Data records
○ ○ ○ ○

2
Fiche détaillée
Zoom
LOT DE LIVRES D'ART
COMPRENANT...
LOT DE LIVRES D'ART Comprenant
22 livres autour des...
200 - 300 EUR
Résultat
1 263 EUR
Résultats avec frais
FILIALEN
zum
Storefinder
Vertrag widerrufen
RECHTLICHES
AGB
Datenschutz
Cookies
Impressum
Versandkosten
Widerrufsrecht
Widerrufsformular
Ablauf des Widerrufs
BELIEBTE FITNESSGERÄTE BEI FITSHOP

○ ○ ○ ○

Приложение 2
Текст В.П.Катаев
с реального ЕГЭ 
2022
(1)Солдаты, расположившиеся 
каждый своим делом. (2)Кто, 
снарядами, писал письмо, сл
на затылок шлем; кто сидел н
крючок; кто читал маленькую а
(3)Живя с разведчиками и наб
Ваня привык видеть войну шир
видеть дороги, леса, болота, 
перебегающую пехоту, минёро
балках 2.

○ ○ ○ ○

◆ **Activity**
Scan the entries above for the string "видеть" and copy each line that contains it.

◆ **Problem solution**
Ваня привык видеть войну шир
видеть дороги, леса, болота, 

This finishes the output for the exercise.